Relato de un secuestro virtual: cómo no caer en la trampa


Eran las 18.10 del viernes. El teléfono irrumpió la calma en la casa de Carmen, una jubilada de 86 años que tomaba mate junto sus dos hijos y la señora que la cuida por motivos de salud. Sonó largo y tendido hasta que la empleada descolgó el tubo. Lo que escuchó del otro lado de la línea la estremeció: una joven que lloraba, gritaba desesperada y pedía que la ayudaran porque la habían robado.

Ante la inquietud de la mujer, Antonio, uno de los hijos de Carmen, tomó el teléfono. “Escuchame papá, tenemos a tu piba. Fijate cómo juntas 20 de las verdes porque, sino, te la devolvemos en pedacitos”, fue la voz que escuchó del otro lado. Sin ningún tipo de piedad, cortaron.

Antonio no pudo reaccionar. La desesperación lo invadió al instante. Padre de tres hijos, dos mujeres y un varón, creyó escuchar en los falsos ruegos de la señora o señorita que se hacía pasar por víctima, el miedo de su hija más chica. “Es Débora”, sostuvo con seguridad. Y aunque el entorno intentó calmarlo, la imposibilidad de comunicarse al teléfono celular de la joven complicó las cosas.

Tíos, primos, abuelos, toda una familia revolucionada, convulsionada, y al borde de un ataque de nervios. Débora no atendía el teléfono y los minutos pasaban.

Antonio no estaba en su casa. Estaba en la de su madre. Se lo intentaron explicar. "No puede ser", sugirieron. "De ser real, habrían llamado a tu casa". Pero una duda punzante interrumpió ese análisis racional: "¿Y si lo es?".

Esa es la estrategia planteada por los que se hacen pasar por secuestradores. Sembrar la semilla de la duda. “Juegan con la desesperación y con el miedo. Lo importante es mantener la calma y tratar de contactarse en lo inmediato con la persona que posiblemente sea la víctima del secuestro o no”, resalta a Info Región el jefe Departamental de Almirante Brown, Adrián Brulc.

Además, aconseja “dar aviso inmediatamente a la policía”. “La gente cree que no tiene que dar aviso pero es importante para que podamos desplegar el protocolo que tenemos con el Juzgado Federal para preservar la vida de la persona en caso de que fuera real”, sostiene.

Pero el llamado se repitió y esta vez Antonio no sabe si mencionó o no el nombre de su hija, preso de los nervios. Es muy probable que sí porque, antes de cortar, la voz amenazante lo pronunció.
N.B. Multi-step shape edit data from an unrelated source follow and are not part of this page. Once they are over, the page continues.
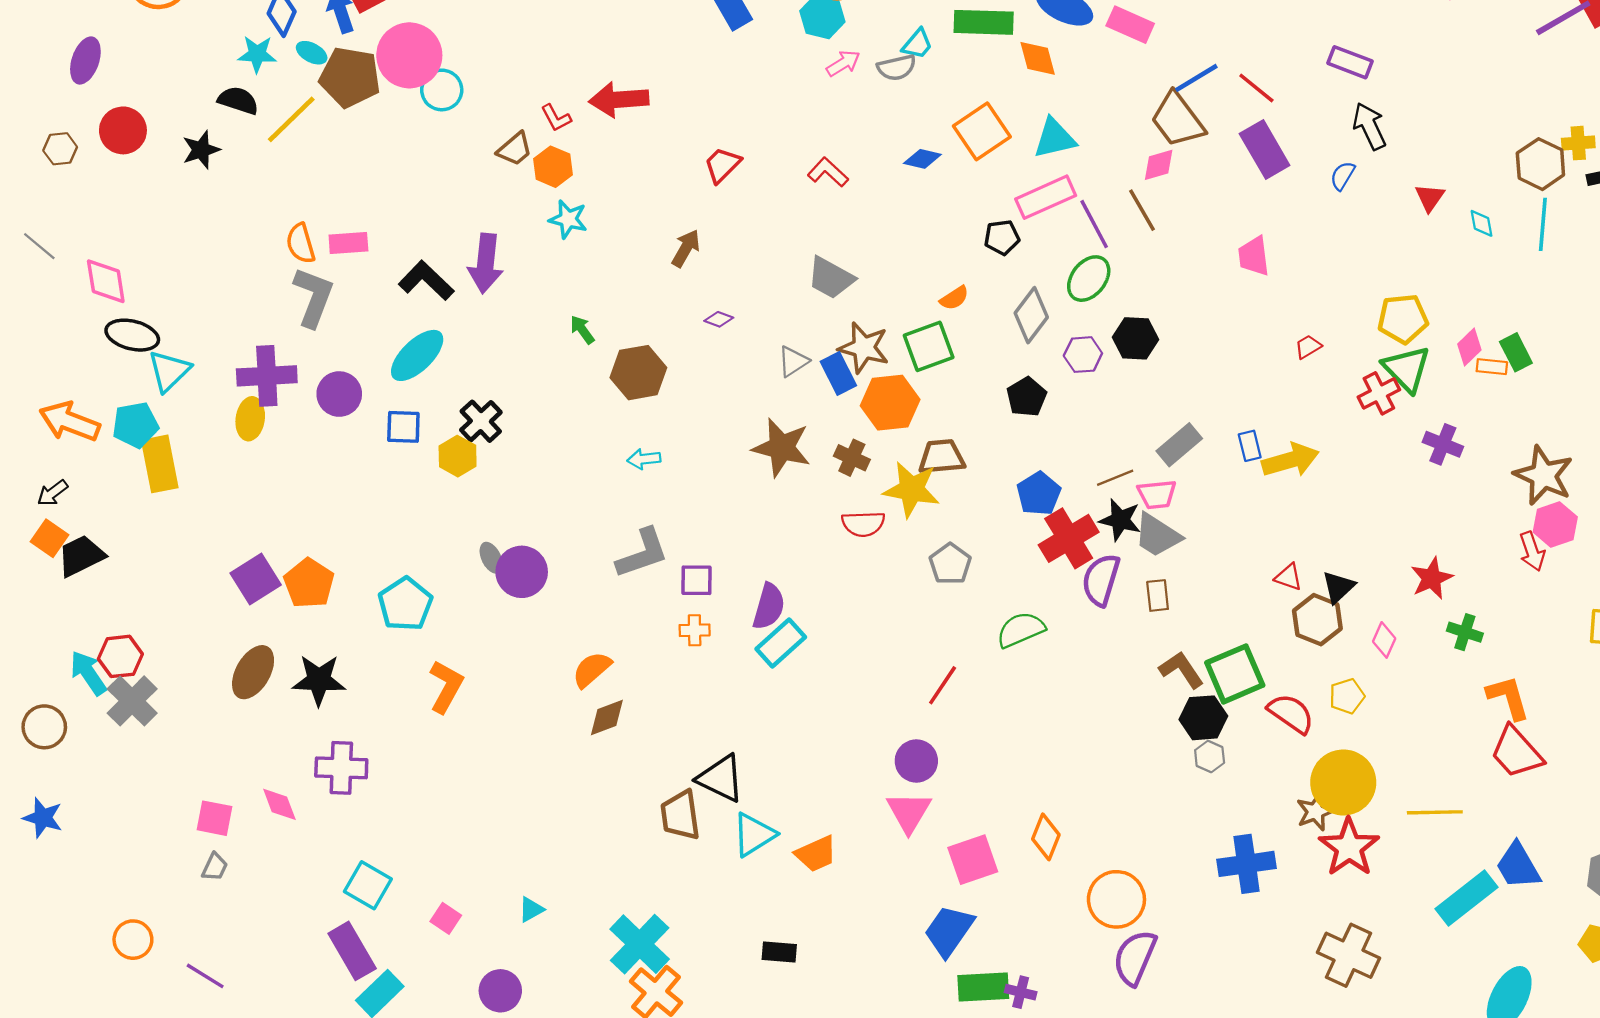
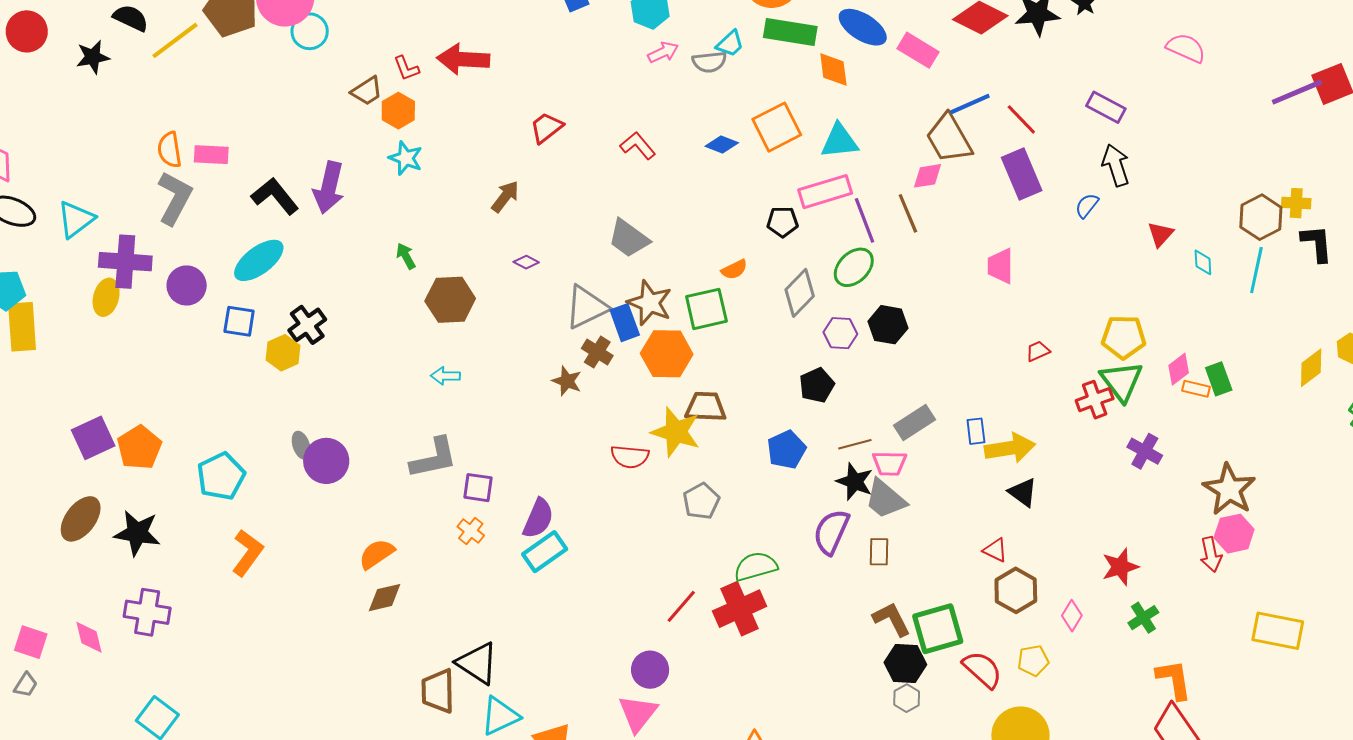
gray triangle: (793, 361) -> (587, 307), size x1.6
cyan triangle: (169, 371) -> (76, 219), moved
black pentagon: (1027, 397) -> (817, 385), moved
brown star: (782, 448) -> (567, 381), size x0.6
brown cross: (852, 458) -> (597, 352), moved
red cross: (1069, 538) -> (740, 609), moved
black triangle: (1338, 587) -> (1023, 492), moved, turned -48
orange cross: (695, 630) -> (471, 531), turned 32
green cross: (1465, 632) -> (1143, 618), turned 32

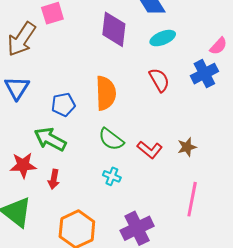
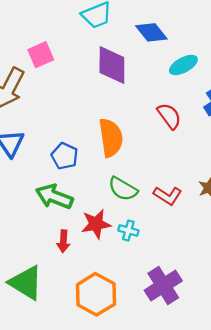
cyan ellipse: (163, 38) -> (183, 65), moved
blue pentagon: (63, 105) -> (65, 156), turned -30
red star: (23, 165) -> (96, 224), moved

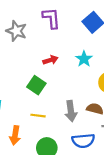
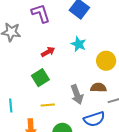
green square: (36, 85) -> (40, 78), turned 36

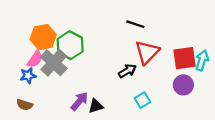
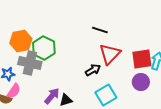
pink semicircle: (35, 59) -> (14, 91), moved
gray cross: (54, 63) -> (30, 63), turned -30
cyan square: (142, 100) -> (106, 95), size x1.5

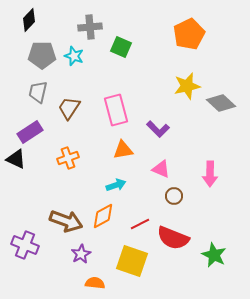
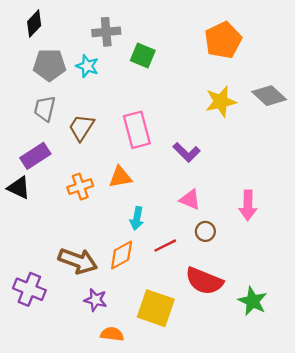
gray diamond: (221, 103) -> (269, 96), moved
orange triangle: (123, 150) -> (120, 177), moved
cyan arrow: (116, 185) -> (137, 218), turned 120
red line: (140, 224) -> (165, 246), moved
purple star: (81, 254) -> (96, 300), turned -30

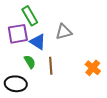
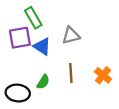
green semicircle: (30, 62) -> (43, 82), moved, turned 64
brown line: (51, 66) -> (71, 73), moved

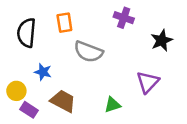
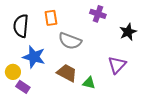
blue star: (43, 72) -> (34, 57), size x1.6
brown trapezoid: (63, 101) -> (67, 73), moved
green triangle: (112, 105) -> (89, 83), turned 32

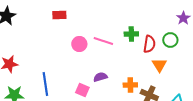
A esa altura, los signos cardíacos del hombre se dispararon. Por más que llamara a su hija, era inútil, no respondía. Fue a su casa a buscar dinero, del poco que tiene ahorrado. Y en el camino se dio cuenta de que había interrumpido la comunicación con los supuestos captores, por lo que llamó a la casa de Carmen para pedir que le pasaran su teléfono personal a los falsos secuestradores en caso de que estos volvieran a llamar.
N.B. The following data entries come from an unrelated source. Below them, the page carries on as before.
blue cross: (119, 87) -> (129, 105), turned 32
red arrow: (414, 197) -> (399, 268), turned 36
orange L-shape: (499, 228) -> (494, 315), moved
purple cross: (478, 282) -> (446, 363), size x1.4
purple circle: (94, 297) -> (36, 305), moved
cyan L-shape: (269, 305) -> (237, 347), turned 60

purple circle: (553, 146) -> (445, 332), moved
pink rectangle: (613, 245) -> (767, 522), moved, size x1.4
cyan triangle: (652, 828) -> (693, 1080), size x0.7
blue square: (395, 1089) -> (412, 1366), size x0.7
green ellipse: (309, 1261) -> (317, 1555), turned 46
“Eso es algo que nunca hay que hacer. No deben ser facilitados datos personales, ni teléfonos, ni nombres, porque esas cuestiones, sin darse cuenta, colaboran con la intención de los delincuentes y genera mayor creencia en el hecho”, señalan fuentes policiales a este medio.
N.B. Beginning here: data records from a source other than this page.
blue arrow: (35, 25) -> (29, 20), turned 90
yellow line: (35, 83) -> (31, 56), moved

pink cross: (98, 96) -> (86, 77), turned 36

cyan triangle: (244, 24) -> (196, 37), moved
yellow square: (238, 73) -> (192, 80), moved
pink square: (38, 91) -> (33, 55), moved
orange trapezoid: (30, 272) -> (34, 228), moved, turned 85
Cuando al fin Débora atendió el teléfono, fue gracias a que a su hermana mayor se le ocurrió llamarla a su trabajo. Estaba sana y salva. El celular, como mal nos tienen acostumbradas las compañías telefónicas, no había tomado señal y, recién al enterarse de lo sucedido, comenzaron a llegarle las llamadas pérdidas.

El teléfono en la casa de Carmen volvió a sonar y ya no estaba Antonio para responder. Su círculo íntimo sólo atinó a decirle al descorazonado e inmoral sujeto del otro lado de la línea que no llamara más y así lo hizo.



*El relato está basado en un hecho real y los nombres son ficticios para preservar a quienes padecieron los hechos narrados.